Do what you want to do :: Breakfast With The Beatles Sunday


Recording Think For Yourself


Think For Yourself is the one song off of Rubber Soul that I forget about. It is one that often fades into the background, and is not one that sticks to me emotionally, or in that “I want to sing-a-long” kind of way, though I am not particularly sure why. It does have a killer bass line, though, I have to admit.

The song was written and sung by George Harrison, and it is the first of Harrison’s songs not to be a love song. It is a warning against listening to lies song layered with bitterness and that final “I’m gone” sentiment.


In Harrison’s book, I, Me, Mine, he wrote “But all this time later, I don’t quite recall who inspired that tune. Probably the government.”

Think For Yourself

In a departure from all precedent at the time, the song has two bass lines (ah, there it is – that killer bass line is two bass lines), a normal one and one created by Paul McCartney’s then-unique application of a fuzzbox to his bass.

Rubber Soul really marks the point at which The Beatles starting breaking out of their “Fab Four” image and started growing artistically. Think For Yourself, for example, had George Harrison finally coming into his own as a songwriter and Paul McCartney experimenting with the “fuzzbox” bass. Even Ringo playing the maracas and John Lennon lending that folk-rock edge with the tambourine was a departure from their recent past.


Producer George Martin was also developing artistically, experimenting with an eye towards making the album sound good on either a stereo or monaural player. So Harrison’s vocals on Think For Yourself is double-tracked, then split between the right and left channels.

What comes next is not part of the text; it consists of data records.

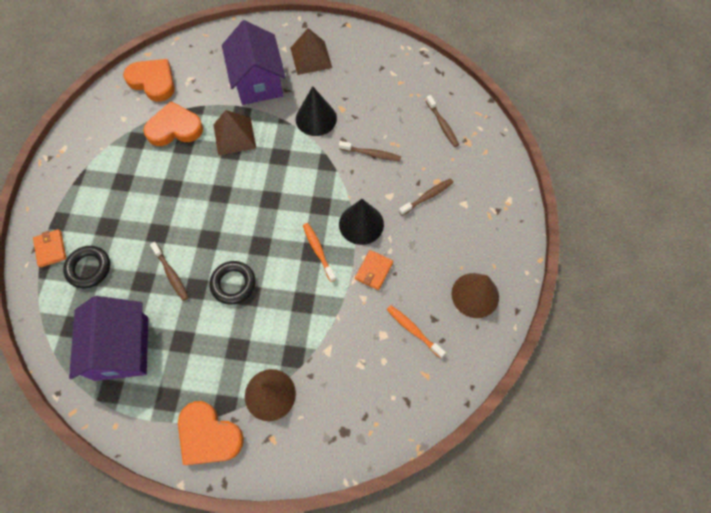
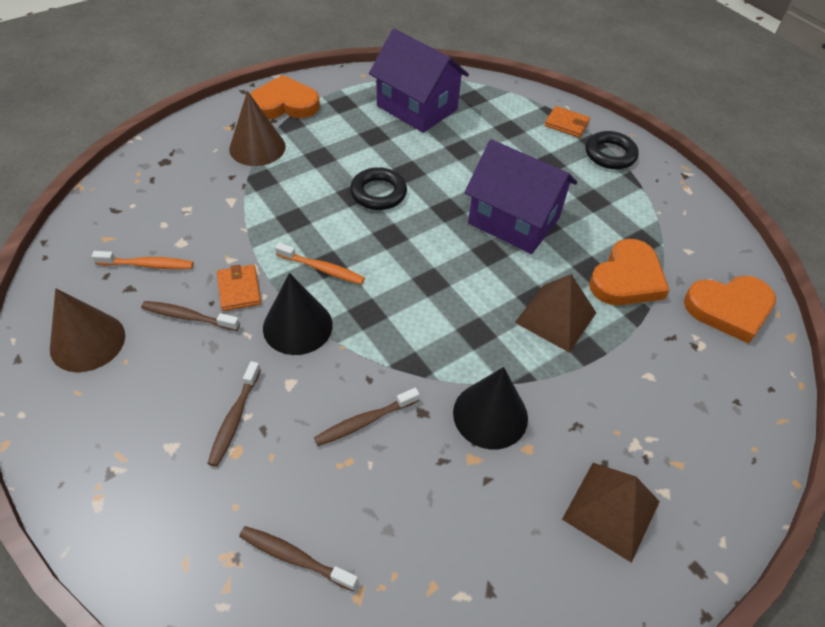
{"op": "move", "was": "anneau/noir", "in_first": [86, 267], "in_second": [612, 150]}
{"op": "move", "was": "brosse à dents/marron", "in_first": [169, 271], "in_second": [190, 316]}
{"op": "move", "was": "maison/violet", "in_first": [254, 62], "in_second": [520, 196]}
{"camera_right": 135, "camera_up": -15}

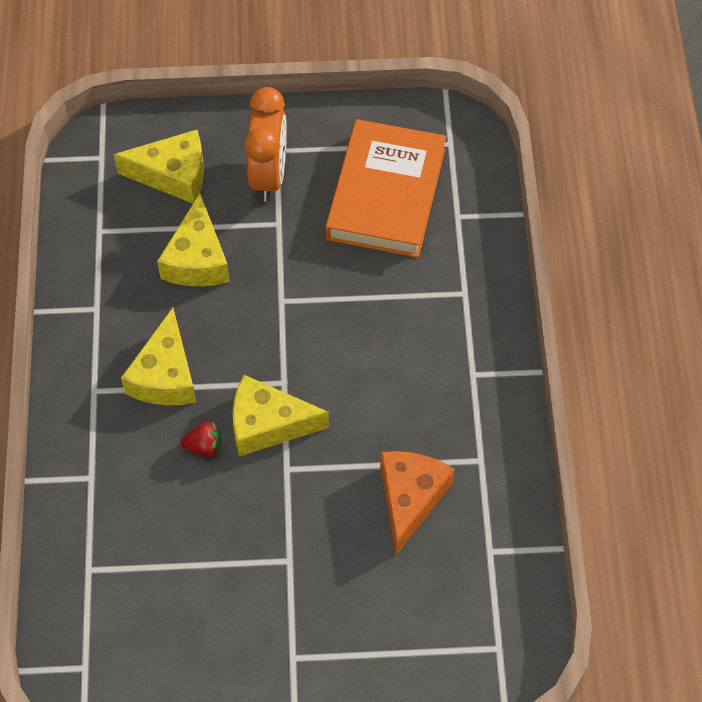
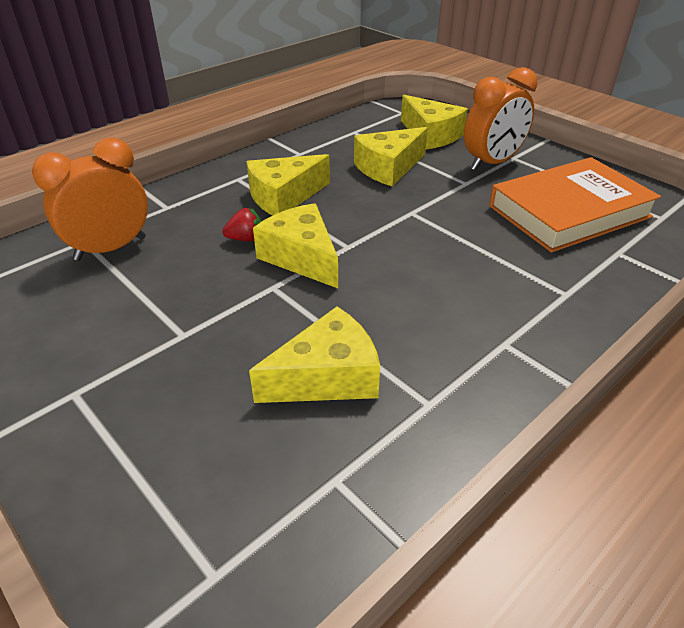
{"op": "rotate", "was": "fraise/rouge", "in_first": [201, 439], "in_second": [241, 225], "clockwise": -60}
{"op": "recolor", "was": "fromage/orange", "now": "fromage/jaune", "in_first": [417, 503], "in_second": [314, 354]}
{"op": "insert", "now": "réveil/orange", "in_second": [90, 199]}
{"camera_right": 50, "camera_up": -20}

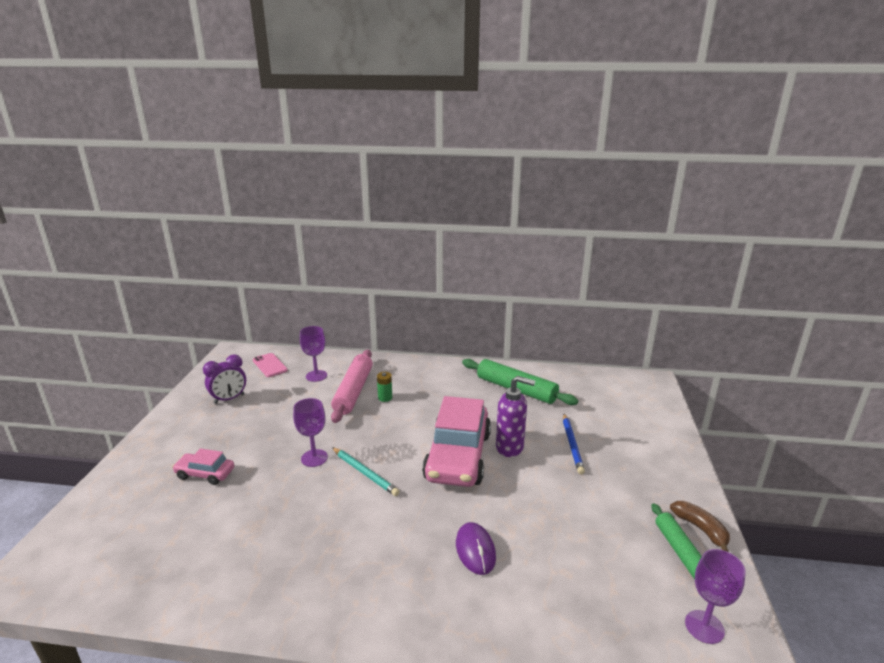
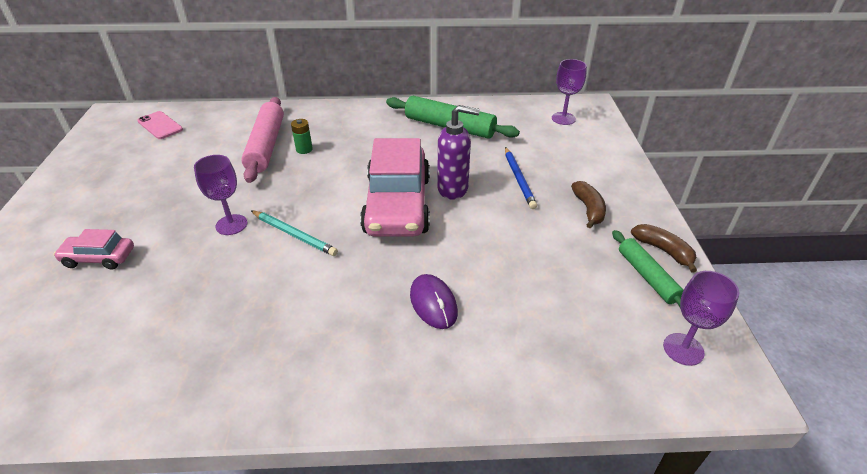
{"op": "delete", "was": "réveil/violet", "in_first": [224, 379]}
{"op": "move", "was": "verre à pied/violet", "in_first": [313, 354], "in_second": [569, 92]}
{"op": "insert", "now": "banane/marron", "in_second": [588, 204]}
{"camera_right": -10, "camera_up": 15}

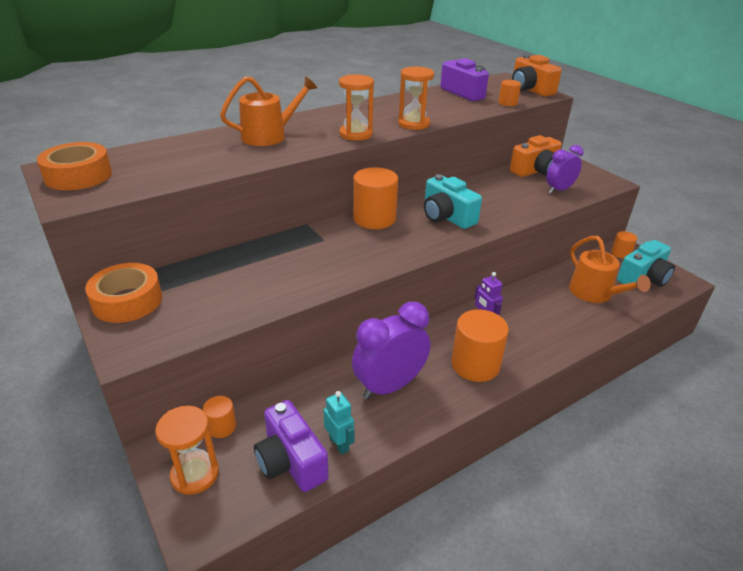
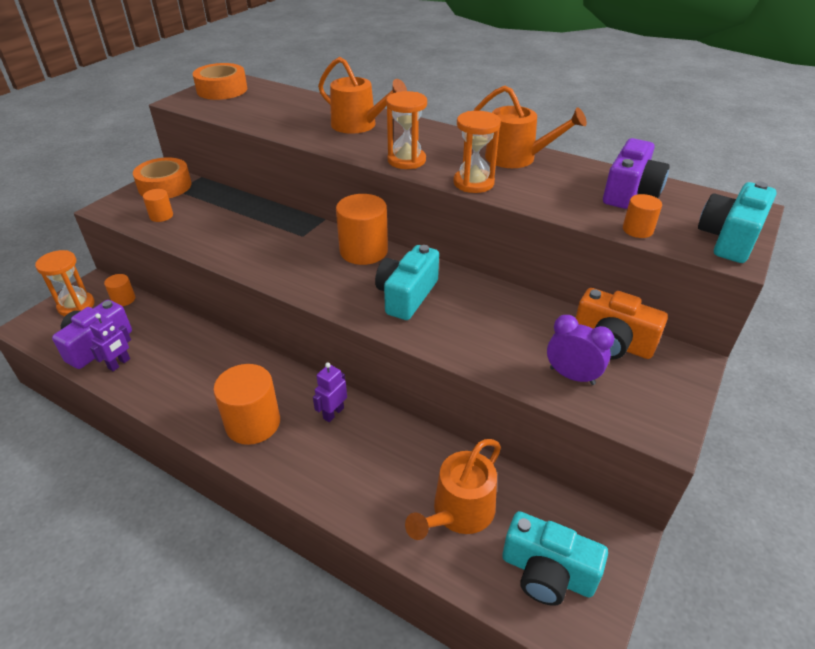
{"op": "recolor", "was": "robot/turquoise", "now": "robot/violet", "in_first": [339, 423], "in_second": [110, 342]}
{"op": "delete", "was": "réveil/violet", "in_first": [391, 351]}
{"op": "recolor", "was": "appareil photo/orange", "now": "appareil photo/turquoise", "in_first": [537, 75], "in_second": [737, 222]}
{"op": "move", "was": "cylindre/orange", "in_first": [624, 245], "in_second": [158, 205]}
{"op": "insert", "now": "arrosoir/orange", "in_second": [530, 127]}
{"camera_right": 65, "camera_up": 5}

Note the slight wobble in the group’s harmonics – for instance, in the word ‘time’ on the lyric “you’ve got time to rectify all the things that you should.” It comes in just a little higher, sounding slightly more strained or sharper. This might be partly a deliberate effect, but the various vocal quirks on Rubber Soul also are an effect of the rushed recording to get the album in the can by Christmas. Still, these small imperfections also give the whole album a warmer, more natural feeling. For me, I always love the little flaws one hears in recordings – I love that raw quality they invoke, so much more passionate to me than the over-production that often happens in recent music.


In 1968,Think For Yourself was featured in The Beatles movie Yellow Submarine.

Think For Yourself :: Yonder Mountain String Band

My choice for favorite cover version of Think For Yourself is a rather straight forward “tribute” to the original. In some ways, Yonder Mountain String Band sound more “Fab Four” Beatles than this start of a Beatles departure original does. This cover was featured on the keen Beatles cover album, This Bird Has Flown: A 40th Anniversary Tribute to The Beatles’ Rubber Soul.

One thought on “Do what you want to do :: Breakfast With The Beatles Sunday

  1. This one and I’m “Looking Through You” were some of the best kiss off songs ever done by The Beatles. Add “You Won’t See Me” and you gotta believe that it was a tough year for romance during the production of Rubber Soul.